## [DATA EXCERPTS]
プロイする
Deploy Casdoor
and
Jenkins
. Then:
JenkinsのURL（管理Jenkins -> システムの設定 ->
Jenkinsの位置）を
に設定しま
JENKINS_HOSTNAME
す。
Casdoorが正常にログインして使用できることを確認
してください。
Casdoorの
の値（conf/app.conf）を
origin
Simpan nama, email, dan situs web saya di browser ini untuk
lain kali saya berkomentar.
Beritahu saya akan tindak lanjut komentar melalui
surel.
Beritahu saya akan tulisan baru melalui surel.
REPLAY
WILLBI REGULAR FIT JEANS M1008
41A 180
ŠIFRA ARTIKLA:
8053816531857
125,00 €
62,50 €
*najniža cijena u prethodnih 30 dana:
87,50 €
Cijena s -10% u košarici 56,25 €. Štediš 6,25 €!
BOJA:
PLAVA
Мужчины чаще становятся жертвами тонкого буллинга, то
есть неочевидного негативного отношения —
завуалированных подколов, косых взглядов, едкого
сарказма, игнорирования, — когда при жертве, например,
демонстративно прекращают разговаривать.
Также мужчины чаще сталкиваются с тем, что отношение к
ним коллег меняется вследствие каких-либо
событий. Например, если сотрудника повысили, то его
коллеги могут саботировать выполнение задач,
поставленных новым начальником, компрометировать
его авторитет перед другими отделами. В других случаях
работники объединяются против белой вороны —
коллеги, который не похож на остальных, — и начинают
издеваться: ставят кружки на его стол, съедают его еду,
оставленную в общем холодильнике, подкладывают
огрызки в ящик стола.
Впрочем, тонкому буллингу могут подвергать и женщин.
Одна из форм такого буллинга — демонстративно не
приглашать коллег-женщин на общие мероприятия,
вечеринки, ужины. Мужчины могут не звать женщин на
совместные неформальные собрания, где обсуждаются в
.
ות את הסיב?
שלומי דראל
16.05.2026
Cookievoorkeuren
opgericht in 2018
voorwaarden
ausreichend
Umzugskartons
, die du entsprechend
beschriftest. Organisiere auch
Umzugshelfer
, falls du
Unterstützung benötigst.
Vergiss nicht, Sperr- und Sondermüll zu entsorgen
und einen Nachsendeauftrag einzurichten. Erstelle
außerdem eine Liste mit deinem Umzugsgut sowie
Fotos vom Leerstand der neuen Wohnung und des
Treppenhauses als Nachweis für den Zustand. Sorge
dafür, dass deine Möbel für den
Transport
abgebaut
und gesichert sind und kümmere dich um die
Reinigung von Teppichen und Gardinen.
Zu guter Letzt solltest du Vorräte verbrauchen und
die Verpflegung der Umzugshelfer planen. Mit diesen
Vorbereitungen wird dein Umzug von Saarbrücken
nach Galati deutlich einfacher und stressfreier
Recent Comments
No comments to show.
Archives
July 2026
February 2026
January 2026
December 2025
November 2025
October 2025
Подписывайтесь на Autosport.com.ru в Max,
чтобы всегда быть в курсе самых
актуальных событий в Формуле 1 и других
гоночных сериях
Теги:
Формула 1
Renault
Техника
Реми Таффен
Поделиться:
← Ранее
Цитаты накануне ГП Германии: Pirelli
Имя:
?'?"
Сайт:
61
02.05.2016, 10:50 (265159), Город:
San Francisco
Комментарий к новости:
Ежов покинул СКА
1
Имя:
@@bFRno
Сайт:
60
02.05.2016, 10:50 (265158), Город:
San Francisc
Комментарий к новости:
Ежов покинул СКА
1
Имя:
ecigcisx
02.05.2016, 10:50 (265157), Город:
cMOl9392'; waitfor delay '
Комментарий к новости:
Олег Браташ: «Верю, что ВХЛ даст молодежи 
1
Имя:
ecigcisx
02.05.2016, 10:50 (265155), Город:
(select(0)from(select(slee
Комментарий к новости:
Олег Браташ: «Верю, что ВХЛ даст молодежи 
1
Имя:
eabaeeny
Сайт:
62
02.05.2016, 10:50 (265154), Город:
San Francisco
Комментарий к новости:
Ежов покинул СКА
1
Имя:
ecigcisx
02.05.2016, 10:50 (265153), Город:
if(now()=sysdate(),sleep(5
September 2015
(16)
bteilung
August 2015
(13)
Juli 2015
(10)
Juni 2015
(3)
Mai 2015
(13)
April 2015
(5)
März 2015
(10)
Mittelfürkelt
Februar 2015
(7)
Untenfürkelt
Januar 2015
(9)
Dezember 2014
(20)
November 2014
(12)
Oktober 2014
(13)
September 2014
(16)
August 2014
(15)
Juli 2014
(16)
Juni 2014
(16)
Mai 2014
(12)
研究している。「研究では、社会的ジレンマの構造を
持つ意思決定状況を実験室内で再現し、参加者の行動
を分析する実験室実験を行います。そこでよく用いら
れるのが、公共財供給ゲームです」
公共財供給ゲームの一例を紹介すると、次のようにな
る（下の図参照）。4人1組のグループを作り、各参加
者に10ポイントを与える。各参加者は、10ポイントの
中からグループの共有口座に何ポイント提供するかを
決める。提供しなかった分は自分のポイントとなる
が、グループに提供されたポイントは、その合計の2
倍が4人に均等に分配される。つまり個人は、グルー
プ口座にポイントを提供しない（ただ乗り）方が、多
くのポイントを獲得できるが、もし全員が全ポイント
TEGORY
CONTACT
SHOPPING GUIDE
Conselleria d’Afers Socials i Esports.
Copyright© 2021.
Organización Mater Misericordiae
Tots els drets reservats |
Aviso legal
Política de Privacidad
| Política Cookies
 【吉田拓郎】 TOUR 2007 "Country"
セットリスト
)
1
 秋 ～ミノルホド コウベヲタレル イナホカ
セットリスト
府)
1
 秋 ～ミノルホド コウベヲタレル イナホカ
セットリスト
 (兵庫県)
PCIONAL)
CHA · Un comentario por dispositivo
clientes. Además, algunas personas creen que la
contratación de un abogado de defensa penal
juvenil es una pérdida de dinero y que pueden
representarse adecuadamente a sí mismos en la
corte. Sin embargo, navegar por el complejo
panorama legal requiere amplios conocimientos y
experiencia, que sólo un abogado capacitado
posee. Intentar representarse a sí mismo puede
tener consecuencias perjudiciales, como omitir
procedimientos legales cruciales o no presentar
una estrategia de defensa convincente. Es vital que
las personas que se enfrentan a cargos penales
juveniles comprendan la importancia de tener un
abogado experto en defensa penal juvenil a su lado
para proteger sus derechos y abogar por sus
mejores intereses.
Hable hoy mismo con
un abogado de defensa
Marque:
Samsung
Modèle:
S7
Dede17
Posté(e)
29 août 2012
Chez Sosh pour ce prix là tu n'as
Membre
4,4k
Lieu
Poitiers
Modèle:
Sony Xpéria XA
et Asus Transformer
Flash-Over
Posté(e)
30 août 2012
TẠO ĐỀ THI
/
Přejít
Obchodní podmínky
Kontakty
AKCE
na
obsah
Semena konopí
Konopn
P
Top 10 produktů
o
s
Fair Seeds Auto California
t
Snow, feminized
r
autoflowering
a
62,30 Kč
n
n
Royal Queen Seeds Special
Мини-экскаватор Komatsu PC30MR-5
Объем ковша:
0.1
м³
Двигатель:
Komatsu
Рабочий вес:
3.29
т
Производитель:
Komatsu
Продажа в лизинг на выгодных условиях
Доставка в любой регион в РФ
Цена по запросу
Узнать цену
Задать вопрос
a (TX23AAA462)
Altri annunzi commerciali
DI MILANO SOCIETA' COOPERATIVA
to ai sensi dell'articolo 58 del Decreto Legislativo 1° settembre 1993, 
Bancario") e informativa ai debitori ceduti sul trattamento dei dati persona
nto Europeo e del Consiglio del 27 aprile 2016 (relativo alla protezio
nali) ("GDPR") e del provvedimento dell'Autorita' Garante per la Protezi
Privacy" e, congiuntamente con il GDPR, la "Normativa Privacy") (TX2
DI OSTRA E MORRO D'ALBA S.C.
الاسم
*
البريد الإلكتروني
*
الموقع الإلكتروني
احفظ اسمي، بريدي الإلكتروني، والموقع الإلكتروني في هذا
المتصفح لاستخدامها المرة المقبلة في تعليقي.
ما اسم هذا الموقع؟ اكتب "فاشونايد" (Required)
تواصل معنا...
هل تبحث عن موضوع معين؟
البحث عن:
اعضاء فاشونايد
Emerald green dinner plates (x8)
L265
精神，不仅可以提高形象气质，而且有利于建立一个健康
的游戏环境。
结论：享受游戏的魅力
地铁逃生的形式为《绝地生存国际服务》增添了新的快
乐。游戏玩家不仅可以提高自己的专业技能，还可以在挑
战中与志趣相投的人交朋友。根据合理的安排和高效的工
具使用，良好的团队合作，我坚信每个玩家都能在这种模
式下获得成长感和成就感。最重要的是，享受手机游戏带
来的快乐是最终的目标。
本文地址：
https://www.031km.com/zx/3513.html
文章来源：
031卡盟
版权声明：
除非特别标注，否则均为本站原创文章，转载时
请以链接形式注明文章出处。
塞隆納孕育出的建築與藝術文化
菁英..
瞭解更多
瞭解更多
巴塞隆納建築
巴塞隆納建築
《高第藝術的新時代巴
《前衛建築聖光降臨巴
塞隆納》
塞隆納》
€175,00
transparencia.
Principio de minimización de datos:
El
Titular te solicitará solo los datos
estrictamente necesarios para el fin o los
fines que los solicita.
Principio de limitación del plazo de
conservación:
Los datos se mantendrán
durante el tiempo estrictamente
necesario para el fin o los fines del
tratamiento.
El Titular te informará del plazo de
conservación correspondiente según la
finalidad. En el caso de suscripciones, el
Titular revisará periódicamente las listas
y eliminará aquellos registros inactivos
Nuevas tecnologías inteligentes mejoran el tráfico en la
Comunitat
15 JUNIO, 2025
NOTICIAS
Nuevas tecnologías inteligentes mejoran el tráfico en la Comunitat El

## [YOUR ASSIGNMENT]
Note each line above that contains "personas" and copy it out.

## [RESULT FOR THIS EXERCISE]
clientes. Además, algunas personas creen que la
las personas que se enfrentan a cargos penales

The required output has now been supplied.